The clearest short term structure is in the euro which most likely formed a significant top the past few trading days by breaking through the key 1.3117 level I mentioned yesterday, and doing it with a 5 wave impulsive move. The US dollar is in the same position, only in the opposite direction. Now is a good time to get short the euro, or long the US dollar, in my opinion. Stops could be placed just above last week's high in the euro, or just below last week's low in the dollar. If the euro has topped, it could result in more than a 1000 pip decline and most likely will challenge parity in the coming months. Doing so would put tremendous pressure on commodities and stocks. Bulls beware.

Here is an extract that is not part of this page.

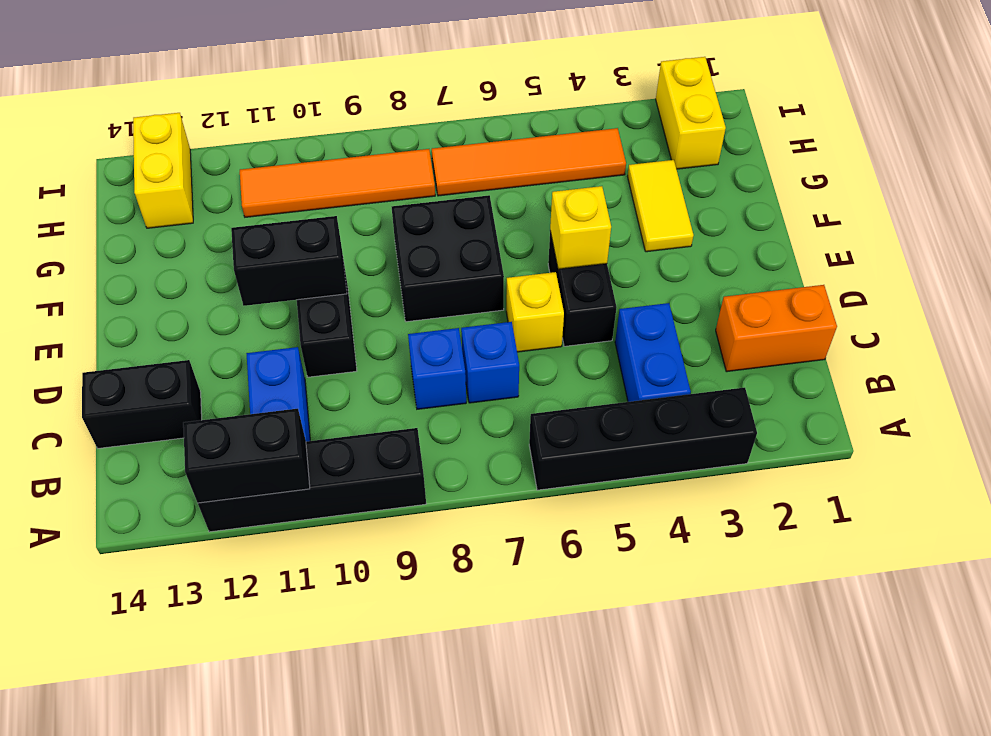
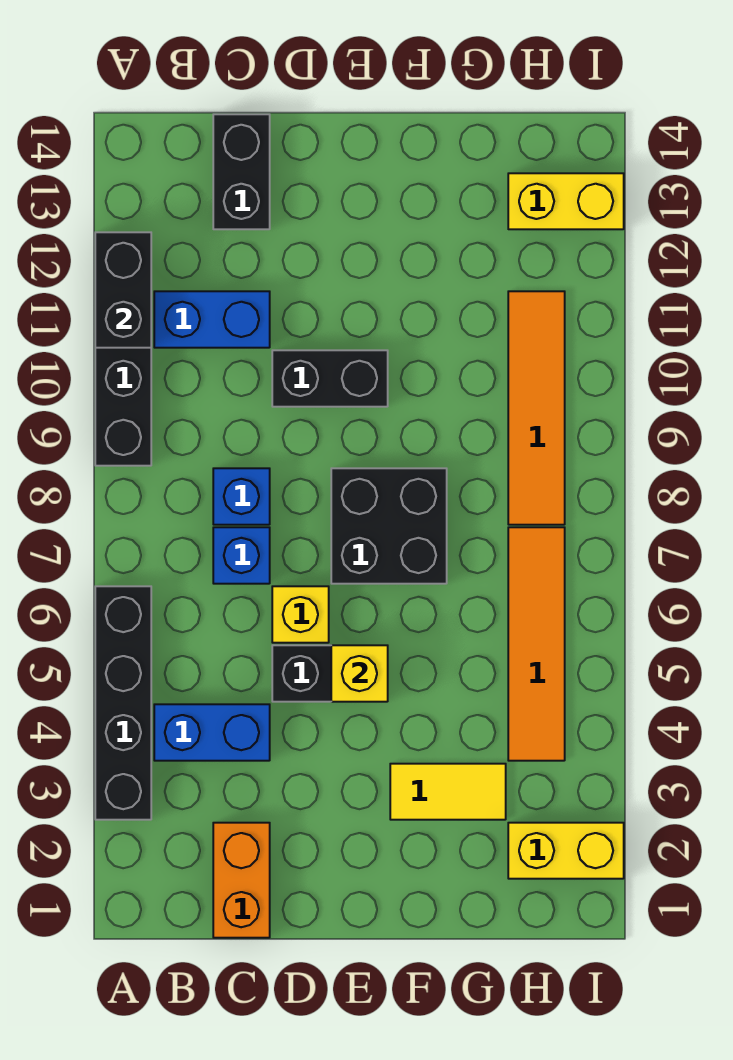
black brick E10:E11 level 2 -> none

The euro and dollar picture in the short term looks clear, but the stock market's picture is not so clear. This lack of short term clarity suggests that the stock market's top and decline might lag the euro in this respect. The bulls and bears are really fighting it out, like an intense arm wrestling match, shooting this market up and down violently the past few days. But the burden lies with the bulls right now since the market was in rally mode prior to this stalling out the past week. So far, the bulls haven't proven at all that this market should and will go higher in the coming days/weeks.

Today's internals were fairly bearish and volume was still light at just under 1 billion shares traded on the NYSE. But what's of interest is the fact that relative to the past few days' volume which was declining, today we had a strong rise in volume compared to the past week and today it just so happens that it was a down day. So again volume increases on declines and dissipates on rallies.






The divergences between the various indices remains intact and therefore keeps this market extremely bearish and holding a great risk/reward opportunity for the bears. The S&P has still not confirmed the Dow's new high, and the Composite and Russell 2000 indices are lagging far behind. This lagging of the higher risk indices is not a two or even three day affair. It's actually been occurring for almost two weeks now. Risk is fleeing the market and not joining the blue chip Dow on its move to new highs. This is bearish overall. And despite the VIX being at "comfort" levels for some traders on financial TV, the breaking down and divergence of the market as whole tells me the VIX should be more interpreted as a "complacency" guage at this point, not a guage determining how calm the market is. The market is complacent as risk is fleeing the market and volume disappears on rallies and returns on selloffs.

This market is bearish in my view and I'd only be looking to play the short side. It's possible we'll still get a sharp spike to a new high tomorrow, but the upside potential should be limited in time and/or price. A spike higher while these divergences remain in place and the euro stays below last week's high would give the bears a good opportunity to come in short, in my opinion.